本文
+ + + + + + +

Unityでインディゲームを作る!

Unityでのゲーム制作を目指し、それに関わる話題についてのブログ

物理演算、衝突判定、コライダーの検出などで使うLayerMaskについて [Raycast, Collider, Culling-Mask]

 Layer(レイヤー)とは、ゲーム・オブジェクトを分類したり、あるいは物理演算や衝突判定において、各レイヤー間でぶつかるかどうかを設定したりするのに使える、Unityの基本システムの一つです。

 ビルトイン(組み込み)・レイヤーとして、DefaultやTransparentFXなどが用意されてますが、自分で独自にレイヤーを作ることも出来るし、Project Settings > Physicsページで各レイヤーの当たり判定を設定することも出来ます。

+ + + + + + +

提供記録

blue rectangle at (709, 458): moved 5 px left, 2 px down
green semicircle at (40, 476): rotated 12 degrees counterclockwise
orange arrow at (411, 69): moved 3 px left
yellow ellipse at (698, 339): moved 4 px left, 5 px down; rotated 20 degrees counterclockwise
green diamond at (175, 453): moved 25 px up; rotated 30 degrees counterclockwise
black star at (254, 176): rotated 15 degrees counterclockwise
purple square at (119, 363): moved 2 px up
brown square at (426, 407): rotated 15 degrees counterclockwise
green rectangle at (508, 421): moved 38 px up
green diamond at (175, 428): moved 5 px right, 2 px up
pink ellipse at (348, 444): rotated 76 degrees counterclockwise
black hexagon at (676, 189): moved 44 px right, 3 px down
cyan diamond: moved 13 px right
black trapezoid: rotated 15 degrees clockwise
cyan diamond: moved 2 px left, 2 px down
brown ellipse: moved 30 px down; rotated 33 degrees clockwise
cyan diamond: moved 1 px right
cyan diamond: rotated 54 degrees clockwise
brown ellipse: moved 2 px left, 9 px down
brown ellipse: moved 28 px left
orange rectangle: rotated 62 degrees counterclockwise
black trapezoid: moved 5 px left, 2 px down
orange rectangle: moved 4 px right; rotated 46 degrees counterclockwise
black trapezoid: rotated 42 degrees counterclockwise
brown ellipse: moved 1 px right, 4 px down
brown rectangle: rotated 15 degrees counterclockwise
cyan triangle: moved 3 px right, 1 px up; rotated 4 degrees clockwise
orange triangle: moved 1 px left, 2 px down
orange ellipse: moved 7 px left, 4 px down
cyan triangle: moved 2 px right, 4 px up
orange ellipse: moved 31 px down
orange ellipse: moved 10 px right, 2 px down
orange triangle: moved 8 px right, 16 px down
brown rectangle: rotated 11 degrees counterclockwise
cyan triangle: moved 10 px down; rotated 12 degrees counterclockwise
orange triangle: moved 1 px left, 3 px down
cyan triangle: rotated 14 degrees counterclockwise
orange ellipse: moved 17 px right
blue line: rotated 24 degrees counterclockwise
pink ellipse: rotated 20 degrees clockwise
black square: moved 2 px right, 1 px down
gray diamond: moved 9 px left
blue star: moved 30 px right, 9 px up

+ + + + + + +

課題
前に示したLayerMaskについての本文を、一字も変えずに全文書き写しなさい。

解答
Unityでインディゲームを作る!

Unityでのゲーム制作を目指し、それに関わる話題についてのブログ

物理演算、衝突判定、コライダーの検出などで使うLayerMaskについて [Raycast, Collider, Culling-Mask]

 Layer(レイヤー)とは、ゲーム・オブジェクトを分類したり、あるいは物理演算や衝突判定において、各レイヤー間でぶつかるかどうかを設定したりするのに使える、Unityの基本システムの一つです。

 ビルトイン(組み込み)・レイヤーとして、DefaultやTransparentFXなどが用意されてますが、自分で独自にレイヤーを作ることも出来るし、Project Settings > Physicsページで各レイヤーの当たり判定を設定することも出来ます。